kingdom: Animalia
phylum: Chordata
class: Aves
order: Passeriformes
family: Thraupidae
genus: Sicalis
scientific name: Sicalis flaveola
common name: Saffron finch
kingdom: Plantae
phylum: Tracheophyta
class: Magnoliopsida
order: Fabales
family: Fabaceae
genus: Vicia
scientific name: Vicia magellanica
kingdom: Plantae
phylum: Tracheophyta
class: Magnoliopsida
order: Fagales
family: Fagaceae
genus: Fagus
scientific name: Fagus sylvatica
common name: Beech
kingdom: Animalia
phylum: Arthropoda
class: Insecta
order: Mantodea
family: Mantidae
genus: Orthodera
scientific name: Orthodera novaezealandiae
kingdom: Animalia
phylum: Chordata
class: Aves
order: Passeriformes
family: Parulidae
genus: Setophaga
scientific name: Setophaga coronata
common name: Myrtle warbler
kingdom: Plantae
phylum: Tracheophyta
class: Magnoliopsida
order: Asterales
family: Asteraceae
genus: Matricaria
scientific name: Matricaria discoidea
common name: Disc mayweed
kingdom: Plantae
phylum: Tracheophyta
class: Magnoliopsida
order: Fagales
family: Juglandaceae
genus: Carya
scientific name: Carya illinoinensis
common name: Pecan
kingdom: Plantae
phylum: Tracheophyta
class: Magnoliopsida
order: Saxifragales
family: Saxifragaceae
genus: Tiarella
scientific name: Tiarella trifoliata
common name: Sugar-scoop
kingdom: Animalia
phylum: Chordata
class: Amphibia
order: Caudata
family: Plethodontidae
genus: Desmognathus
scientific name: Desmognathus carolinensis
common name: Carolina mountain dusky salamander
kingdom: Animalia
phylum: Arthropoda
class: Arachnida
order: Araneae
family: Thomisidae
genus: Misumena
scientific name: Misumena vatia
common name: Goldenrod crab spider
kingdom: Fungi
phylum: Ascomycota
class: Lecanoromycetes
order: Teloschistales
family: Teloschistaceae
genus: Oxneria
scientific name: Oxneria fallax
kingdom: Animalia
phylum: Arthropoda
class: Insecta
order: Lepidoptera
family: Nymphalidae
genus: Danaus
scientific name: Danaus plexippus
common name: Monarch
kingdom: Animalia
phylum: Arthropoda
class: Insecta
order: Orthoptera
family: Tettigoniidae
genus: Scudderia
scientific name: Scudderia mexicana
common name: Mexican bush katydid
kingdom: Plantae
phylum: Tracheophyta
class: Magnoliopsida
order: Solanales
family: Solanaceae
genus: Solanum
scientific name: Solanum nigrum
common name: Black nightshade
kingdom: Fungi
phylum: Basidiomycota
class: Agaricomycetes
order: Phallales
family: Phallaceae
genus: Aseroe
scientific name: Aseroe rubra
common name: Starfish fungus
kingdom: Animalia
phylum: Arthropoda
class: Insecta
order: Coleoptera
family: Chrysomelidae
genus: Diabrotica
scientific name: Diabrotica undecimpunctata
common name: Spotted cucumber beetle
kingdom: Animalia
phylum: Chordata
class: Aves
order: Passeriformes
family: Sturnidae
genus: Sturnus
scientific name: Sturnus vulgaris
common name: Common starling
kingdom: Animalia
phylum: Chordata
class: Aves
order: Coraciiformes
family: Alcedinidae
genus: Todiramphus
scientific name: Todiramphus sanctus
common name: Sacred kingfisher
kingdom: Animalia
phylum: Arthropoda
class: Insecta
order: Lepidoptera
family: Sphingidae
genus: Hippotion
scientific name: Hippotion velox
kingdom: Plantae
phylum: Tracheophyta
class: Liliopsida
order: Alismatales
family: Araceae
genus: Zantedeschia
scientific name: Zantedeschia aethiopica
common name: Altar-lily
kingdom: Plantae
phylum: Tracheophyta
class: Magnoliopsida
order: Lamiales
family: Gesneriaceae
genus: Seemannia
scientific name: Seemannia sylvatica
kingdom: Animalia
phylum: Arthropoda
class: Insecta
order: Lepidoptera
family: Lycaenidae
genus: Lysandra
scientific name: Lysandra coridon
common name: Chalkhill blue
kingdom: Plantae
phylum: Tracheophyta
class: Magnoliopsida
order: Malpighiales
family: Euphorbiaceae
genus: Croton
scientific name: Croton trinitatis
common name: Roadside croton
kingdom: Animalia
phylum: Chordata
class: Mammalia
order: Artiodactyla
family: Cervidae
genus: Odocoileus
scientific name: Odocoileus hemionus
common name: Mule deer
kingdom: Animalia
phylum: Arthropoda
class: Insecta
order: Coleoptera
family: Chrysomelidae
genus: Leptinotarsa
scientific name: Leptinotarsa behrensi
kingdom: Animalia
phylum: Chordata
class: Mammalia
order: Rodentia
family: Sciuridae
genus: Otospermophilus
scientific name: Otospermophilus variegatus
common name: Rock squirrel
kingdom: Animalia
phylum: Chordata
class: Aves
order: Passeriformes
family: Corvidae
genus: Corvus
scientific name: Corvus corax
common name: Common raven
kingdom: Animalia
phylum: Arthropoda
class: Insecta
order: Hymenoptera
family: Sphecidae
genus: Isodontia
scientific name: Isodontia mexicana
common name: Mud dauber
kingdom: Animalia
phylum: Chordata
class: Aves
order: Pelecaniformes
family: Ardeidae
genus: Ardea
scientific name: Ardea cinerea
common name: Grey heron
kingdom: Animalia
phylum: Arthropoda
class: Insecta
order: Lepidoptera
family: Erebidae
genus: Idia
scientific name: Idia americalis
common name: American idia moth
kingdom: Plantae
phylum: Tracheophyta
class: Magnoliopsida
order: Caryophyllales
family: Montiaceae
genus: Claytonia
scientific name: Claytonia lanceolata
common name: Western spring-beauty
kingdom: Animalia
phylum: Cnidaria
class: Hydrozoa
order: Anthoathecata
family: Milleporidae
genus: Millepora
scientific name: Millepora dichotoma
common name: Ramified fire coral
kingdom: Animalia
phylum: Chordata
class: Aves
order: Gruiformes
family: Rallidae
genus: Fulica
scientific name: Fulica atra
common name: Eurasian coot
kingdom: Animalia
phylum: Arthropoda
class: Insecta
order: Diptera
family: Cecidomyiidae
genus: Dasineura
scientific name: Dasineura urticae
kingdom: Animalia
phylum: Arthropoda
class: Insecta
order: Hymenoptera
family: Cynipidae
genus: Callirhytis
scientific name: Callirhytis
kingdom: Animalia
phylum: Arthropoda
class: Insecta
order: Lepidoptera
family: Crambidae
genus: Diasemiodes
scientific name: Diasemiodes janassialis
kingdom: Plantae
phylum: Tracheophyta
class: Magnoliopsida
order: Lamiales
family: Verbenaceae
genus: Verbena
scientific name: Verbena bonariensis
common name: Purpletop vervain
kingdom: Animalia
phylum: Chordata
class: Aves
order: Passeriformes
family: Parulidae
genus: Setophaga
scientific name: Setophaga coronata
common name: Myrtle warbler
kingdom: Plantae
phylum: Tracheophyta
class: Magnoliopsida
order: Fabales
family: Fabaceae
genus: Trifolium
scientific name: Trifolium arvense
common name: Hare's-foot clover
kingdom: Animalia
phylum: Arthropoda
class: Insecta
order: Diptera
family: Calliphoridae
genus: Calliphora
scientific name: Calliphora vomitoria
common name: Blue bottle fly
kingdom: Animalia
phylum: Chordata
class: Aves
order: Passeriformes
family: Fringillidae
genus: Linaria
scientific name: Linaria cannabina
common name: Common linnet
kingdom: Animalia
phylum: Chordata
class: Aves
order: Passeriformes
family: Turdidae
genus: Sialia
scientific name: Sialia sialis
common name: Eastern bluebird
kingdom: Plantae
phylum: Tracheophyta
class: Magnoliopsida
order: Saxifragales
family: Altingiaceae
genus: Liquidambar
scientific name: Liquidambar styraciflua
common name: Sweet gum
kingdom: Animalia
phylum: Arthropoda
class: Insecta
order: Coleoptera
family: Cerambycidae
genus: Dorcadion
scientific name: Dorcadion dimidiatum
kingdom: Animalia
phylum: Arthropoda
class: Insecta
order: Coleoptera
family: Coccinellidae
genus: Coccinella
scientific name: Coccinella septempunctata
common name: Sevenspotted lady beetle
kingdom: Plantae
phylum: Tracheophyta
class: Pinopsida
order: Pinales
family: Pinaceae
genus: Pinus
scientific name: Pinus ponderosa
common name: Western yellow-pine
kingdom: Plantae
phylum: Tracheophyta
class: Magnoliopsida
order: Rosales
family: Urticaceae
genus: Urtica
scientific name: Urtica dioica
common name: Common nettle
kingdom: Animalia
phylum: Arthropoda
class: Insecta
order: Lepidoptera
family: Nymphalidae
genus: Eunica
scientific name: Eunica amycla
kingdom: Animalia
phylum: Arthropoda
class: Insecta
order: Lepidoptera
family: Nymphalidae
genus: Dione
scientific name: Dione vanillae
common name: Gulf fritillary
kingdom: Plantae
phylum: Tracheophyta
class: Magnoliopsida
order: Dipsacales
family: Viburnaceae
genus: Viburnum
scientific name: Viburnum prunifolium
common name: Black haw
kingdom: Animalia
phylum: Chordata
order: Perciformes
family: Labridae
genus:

§ Qué hacer
Copia sin cambios todo lo que va desde la línea que contiene "class: Liliopsida" hasta la que contiene "scientific name: Seemannia sylvatica", ambas incluidas.

§ Solución
class: Liliopsida
order: Alismatales
family: Araceae
genus: Zantedeschia
scientific name: Zantedeschia aethiopica
common name: Altar-lily
kingdom: Plantae
phylum: Tracheophyta
class: Magnoliopsida
order: Lamiales
family: Gesneriaceae
genus: Seemannia
scientific name: Seemannia sylvatica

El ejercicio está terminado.